AVAILABLE DATA:
==============================

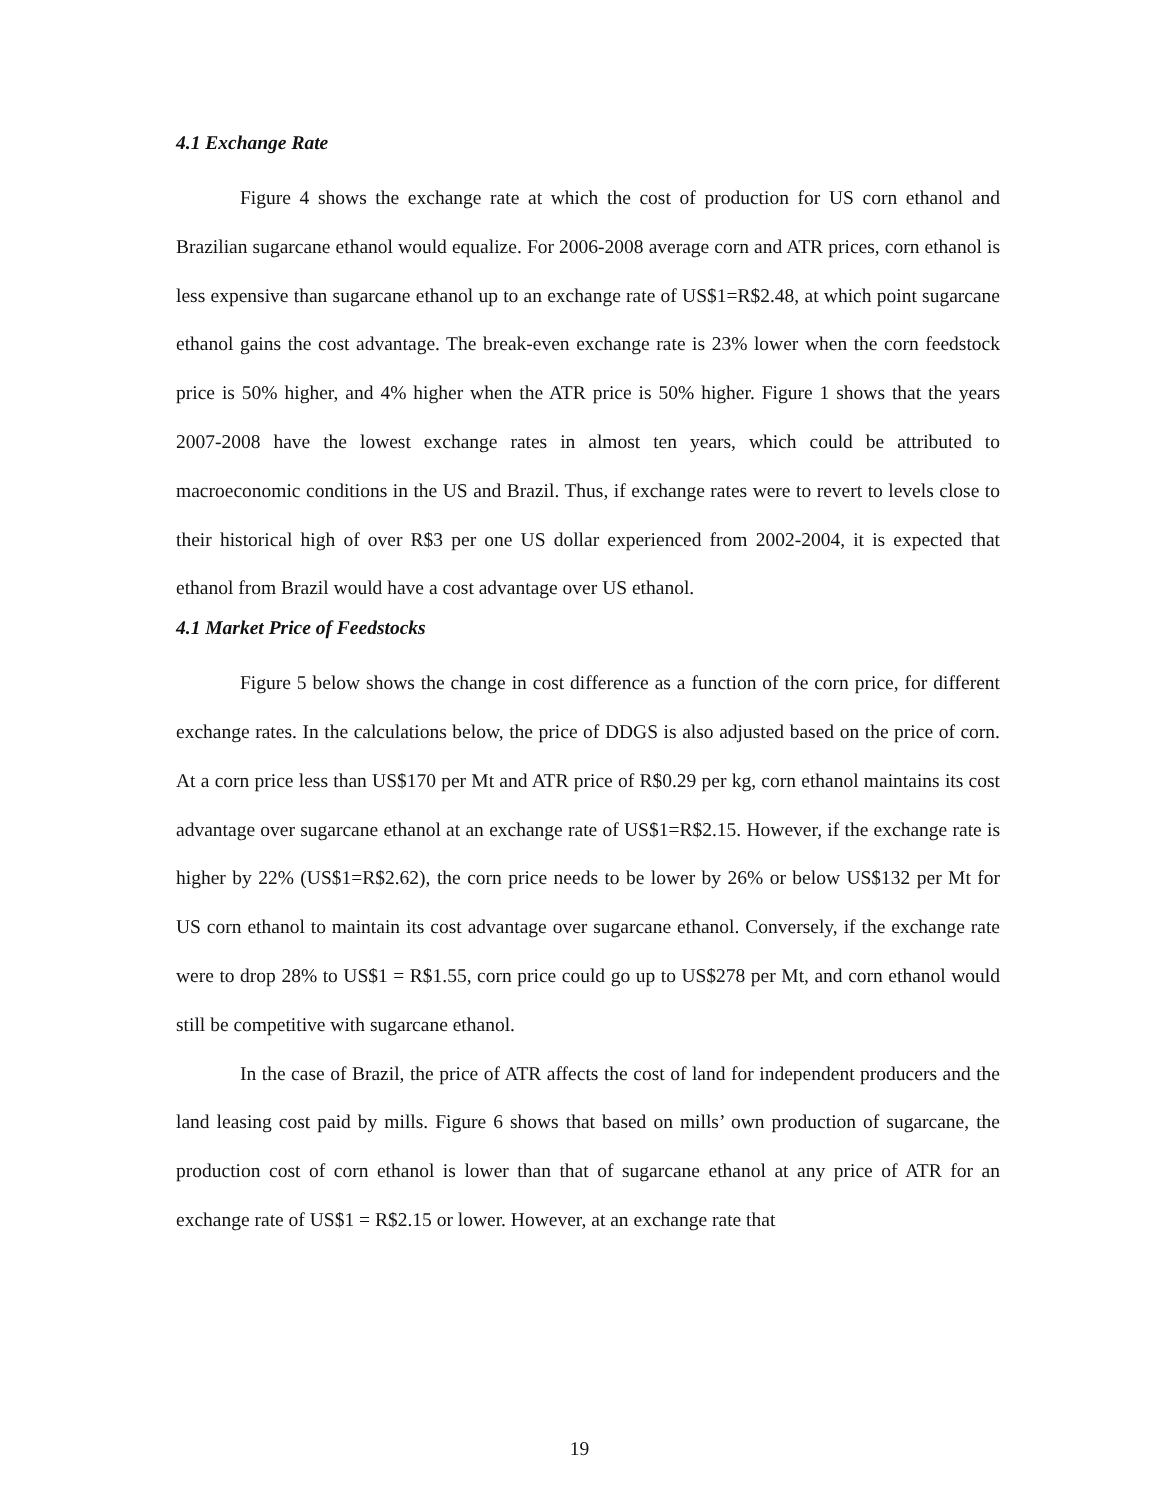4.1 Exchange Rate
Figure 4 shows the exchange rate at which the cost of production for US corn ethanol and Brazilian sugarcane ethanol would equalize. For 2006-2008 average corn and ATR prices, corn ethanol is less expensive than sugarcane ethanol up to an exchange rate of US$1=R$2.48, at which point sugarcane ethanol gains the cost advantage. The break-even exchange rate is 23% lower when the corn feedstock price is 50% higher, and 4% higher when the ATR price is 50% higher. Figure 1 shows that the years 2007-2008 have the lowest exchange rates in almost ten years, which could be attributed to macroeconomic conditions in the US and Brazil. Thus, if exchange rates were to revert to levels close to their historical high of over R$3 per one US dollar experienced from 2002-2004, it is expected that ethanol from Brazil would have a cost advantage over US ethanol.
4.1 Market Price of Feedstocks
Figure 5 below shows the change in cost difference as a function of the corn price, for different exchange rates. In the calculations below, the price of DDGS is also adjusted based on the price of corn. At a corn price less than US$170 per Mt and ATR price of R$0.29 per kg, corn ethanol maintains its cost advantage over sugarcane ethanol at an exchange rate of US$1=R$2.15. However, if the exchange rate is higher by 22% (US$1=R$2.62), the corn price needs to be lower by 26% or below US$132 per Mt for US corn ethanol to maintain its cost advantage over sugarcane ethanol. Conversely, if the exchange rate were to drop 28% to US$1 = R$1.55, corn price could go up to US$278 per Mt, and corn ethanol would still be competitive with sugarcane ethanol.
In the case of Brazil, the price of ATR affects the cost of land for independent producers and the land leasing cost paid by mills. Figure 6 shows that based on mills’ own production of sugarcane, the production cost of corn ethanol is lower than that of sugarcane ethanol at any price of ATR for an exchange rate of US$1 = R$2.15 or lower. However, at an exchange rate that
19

==============================

WHAT IS BEING ASKED: Scan the entries above, and wherever a line holds the string "based", copy it.

ANSWER SPACE:
Figure 5 below shows the change in cost difference as a function of the corn price, for different exchange rates. In the calculations below, the price of DDGS is also adjusted based on the price of corn. At a corn price less than US$170 per Mt and ATR price of R$0.29 per kg, corn ethanol maintains its cost advantage over sugarcane ethanol at an exchange rate of US$1=R$2.15. However, if the exchange rate is higher by 22% (US$1=R$2.62), the corn price needs to be lower by 26% or below US$132 per Mt for US corn ethanol to maintain its cost advantage over sugarcane ethanol. Conversely, if the exchange rate were to drop 28% to US$1 = R$1.55, corn price could go up to US$278 per Mt, and corn ethanol would still be competitive with sugarcane ethanol.
In the case of Brazil, the price of ATR affects the cost of land for independent producers and the land leasing cost paid by mills. Figure 6 shows that based on mills’ own production of sugarcane, the production cost of corn ethanol is lower than that of sugarcane ethanol at any price of ATR for an exchange rate of US$1 = R$2.15 or lower. However, at an exchange rate that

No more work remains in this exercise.